TWITTER NOW LET’S BUSINESSES TELL YOU WHERE TO FIND THEM

Twitter has a new feature useful to brick-and-mortar businesses that can put crucial information near the top of their Twitter profiles. The new Location Spotlight feature lets businesses add information like store hours and address, a Google Map with directions, and a quick tap option to contact a business via phone or Twitter direct messaging. Location Spotlight could make it easier and quicker for customers to, say, decide if there’s enough time to walk three blocks for coffee before a shop closes. While it may be faster to search a business directly on a map app, if the pandemic has taught us anything, it’s that information may not be correct or up to date. Businesses had to adjust hours at an instant to comply with local laws or to protect their workers, so social media became the de facto way to know what a business’s status was. Places like Instagram and Twitter provided ease where businesses could quickly connect with their customers, whereas sources like Google Maps and Yelp would give businesses less control. These features already existed in the About Module that Twitter introduced last year, which was only available to a limited selection of professional account.
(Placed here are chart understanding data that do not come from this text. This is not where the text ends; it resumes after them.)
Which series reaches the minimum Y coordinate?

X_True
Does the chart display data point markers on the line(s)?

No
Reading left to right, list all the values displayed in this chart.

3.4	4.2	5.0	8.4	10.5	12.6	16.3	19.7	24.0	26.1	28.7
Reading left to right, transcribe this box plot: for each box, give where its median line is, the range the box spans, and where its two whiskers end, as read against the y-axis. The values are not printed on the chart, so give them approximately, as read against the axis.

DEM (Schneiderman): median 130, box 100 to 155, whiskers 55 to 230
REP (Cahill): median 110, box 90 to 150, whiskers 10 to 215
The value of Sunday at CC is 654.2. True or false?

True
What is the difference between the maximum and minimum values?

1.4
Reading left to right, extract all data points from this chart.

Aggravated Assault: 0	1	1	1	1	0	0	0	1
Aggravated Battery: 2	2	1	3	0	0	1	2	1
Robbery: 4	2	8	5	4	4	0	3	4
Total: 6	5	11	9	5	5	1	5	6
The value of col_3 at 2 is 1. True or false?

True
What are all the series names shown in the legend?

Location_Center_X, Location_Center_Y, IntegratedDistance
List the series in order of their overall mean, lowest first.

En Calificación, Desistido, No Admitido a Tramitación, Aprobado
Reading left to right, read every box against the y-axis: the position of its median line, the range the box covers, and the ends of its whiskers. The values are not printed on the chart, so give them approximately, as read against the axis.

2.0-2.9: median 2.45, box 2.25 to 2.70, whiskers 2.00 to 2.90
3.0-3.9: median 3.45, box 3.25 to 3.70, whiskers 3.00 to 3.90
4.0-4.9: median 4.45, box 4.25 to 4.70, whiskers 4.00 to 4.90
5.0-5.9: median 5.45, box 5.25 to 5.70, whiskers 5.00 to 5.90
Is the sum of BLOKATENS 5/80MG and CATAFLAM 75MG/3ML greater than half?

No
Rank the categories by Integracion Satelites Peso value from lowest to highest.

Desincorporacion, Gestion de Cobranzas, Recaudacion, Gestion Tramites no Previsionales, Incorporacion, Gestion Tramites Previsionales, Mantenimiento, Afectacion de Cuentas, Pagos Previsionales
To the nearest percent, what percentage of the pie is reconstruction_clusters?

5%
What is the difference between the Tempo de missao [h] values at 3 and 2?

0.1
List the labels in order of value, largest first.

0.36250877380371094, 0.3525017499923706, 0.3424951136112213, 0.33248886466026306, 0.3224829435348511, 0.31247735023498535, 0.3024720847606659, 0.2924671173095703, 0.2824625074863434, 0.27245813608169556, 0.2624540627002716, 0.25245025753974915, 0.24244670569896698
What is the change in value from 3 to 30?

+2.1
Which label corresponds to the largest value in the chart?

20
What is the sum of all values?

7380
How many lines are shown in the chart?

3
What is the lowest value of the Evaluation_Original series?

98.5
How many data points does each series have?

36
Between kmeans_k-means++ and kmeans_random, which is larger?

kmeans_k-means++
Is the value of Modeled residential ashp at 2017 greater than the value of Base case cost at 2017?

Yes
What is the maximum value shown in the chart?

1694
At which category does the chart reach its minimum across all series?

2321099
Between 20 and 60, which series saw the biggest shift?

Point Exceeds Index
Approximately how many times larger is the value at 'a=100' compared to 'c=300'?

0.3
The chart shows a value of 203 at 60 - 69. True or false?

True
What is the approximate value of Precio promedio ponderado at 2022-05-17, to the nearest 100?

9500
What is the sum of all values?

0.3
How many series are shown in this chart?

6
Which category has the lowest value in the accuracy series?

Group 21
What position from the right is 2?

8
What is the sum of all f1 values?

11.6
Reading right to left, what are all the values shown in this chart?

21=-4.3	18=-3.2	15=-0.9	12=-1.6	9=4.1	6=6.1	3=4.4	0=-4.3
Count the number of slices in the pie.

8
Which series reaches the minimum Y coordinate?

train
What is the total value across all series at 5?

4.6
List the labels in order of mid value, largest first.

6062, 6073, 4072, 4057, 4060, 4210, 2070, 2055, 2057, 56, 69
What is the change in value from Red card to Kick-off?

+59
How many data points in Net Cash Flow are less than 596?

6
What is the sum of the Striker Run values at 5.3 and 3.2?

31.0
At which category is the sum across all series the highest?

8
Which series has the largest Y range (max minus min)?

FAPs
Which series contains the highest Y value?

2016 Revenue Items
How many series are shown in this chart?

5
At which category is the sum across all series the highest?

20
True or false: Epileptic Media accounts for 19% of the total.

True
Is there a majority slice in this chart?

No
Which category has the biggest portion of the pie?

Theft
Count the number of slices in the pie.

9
TINDER STEPS BACK FROM METAVERSE DATING PLANS AS BUSINESS FALTERS

Amidst a disappointing set of earnings for the last quarter, Match Group has announced its scaling back Tinder’s Metaverse dating ambitions and scrapping plans to offer an in-app Tinder Coins currency. Tinder CEO Renate Nyborg, who became the dating app’s first female CEO just last September, is also leaving the position, parent company Match Group’s CEO Bernard Kim announced. Kim himself was named as CEO just two months ago. Nyborg previously set out ambitious plans for Tinder’s take on the Metaverse (or “Tinderverse” as she called it). Tinder acquired a company called Hyperconnect last year, which focuses on video, AI, and augmented reality technology, and Nyborg later cited its avatar-based “Single Town” experience as a way Tinder’s users might one day be able to meet and interact with one another in virtual spaces, TechCrunch reported at the time. There was also bad news for Tinder Coins, the in-app currency that Tinder had hoped would encourage more spending on the service. The idea was that Tinder would distribute coins as a reward for users being active on the service and keeping their profiles up to date.